The
Following article was written by the great author Khushwant Singh in the Hindustan
Times on 19th August 1995. This article was meant to open the eyes of the sleeping
Sikh Community--who are still asleep!!! (Kanwal) All
victorious armies plunder, rape and kill. Some go on the rampage without the slightest
concern about public opinion, but the British did it with finesse and more thoroughness.
It was during my years in London as a student and then with our High Commission
that I saw some or the loot they had taken from the Punjab. There was of course
the diamond Koh-i-noor taken from the boy Maharajah Dalip Singh, the youngest
son of Maharajah Ranjit Singh. It was cut into three: one piece each in the crowns
of the King and Queen of England and one piece in the Tower of London Museum.

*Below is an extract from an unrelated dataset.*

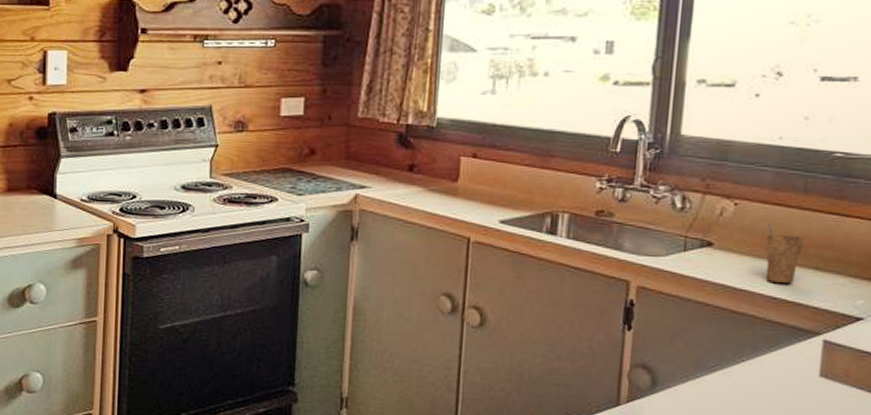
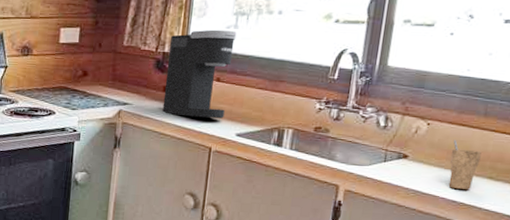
coffee maker: none [408,96,495,202] -> present [162,29,237,119]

There was Ranjit Singh's gold-leaf-covered throne in the Victoria & Albert
Museum. There are innumerable weapons: cannons, muskets, swords, spears, shields
and chain-coat shirts in the War Museum. Manuscripts, documents, miniature paintings,
scriptural texts, ceremonial robes-you name them, they had them, looted from all
parts of India in the process of expanding their empire from the Arakan to the
Indus. More than what could be seen in the museums were priceless artefacts taken
by Governor Generals, army commanders, residents and senior civil servants. These
were in private collections in castles and country mansions now divided between
descendants of the predators. There is little hope of our ever getting any of
these back to our country.
The
Kohinoor in the Crown of the Queen of England
Why
I bring this subject up now is the arrival of a BBC team this week to do a radio
documentary on relics of the Sikh Raj in private collections in England. The spadework
was done by Harbans Singh who was a colleague in India House. His daughter Rani
accompanies the team with the producer of the programme Nigel Acheson. Mark Tully,
now a freelance journalist will elicit opinions of Indians including myself. Harbans
Singh has been able to locate many more relics than 1 was aware of. The biggest
haul was made by Lord Dalhousie who annexed the Punjab after Sikh Darbar's
troops were finally defeated in the battle of Gujarat on Feb 21, 1849. On March
29, 1849, the Koh-i-noor which British envoys had seen earlier was handed over
to the English. Then followed systematic loot of everything worthwhile in the
Punjab. Queen Victoria desired certain objects for Windsor Castle; directors of
the East India Company wanted their share, Dalhousie wanted to keep a lot for
himself; other English officers took whatever was left. Some of these items were
recorded in the correspondence, which passed between Calcutta and London. But
of most of what was pocketed by English officers, both military and civilians,
there is no record. In the correspondence on record is a letter dated 19th
December 1850 from Dalhousie to directors of the East India Company stating that
he was forwarding to them two swords-one given by Holkar to Ranjit Singh and another
known as 'Rustum' which had the genealogy of its wielders written on the blade
in letters of gold. He added 'with these also, I have sent some singular documents
worthy of preservation in England.' Among them a copy of the Dasam Granth handwritten
by Guru Gobind Singh. In the same letter he asks whether they would be interested
in having 'the golden chair in which the Burra Maharajah held his state', spear
and sword which 'according to the Sikh traditions belonged to Gooroo Gobind' and
'a silver bungalow'. If the directors were not keen to have them, could Dalhouisie
keep them for himself? These are only some relics of the Sikh Raj. Much more
was taken from Madras, Karnataka, Bengal, Avadh and the Marathas both by the East
India Company and thugs like Clive and Warren Hastings. Even after the winding
up of the East India Company, viceroys and governors received valuable gifts from
Indian princes when they visited their states. Some of them went to the treasure,
some to line pockets of the recipients. All the loot taken from India is now in
England. Is there anything we can do to get some of it back to our country?
Our best bet is to persuade the United Nations or one of its organisations like
UNESCO to pass a resolution that items of historical or artistic value taken as
war booty should be returned to the countries of their origin.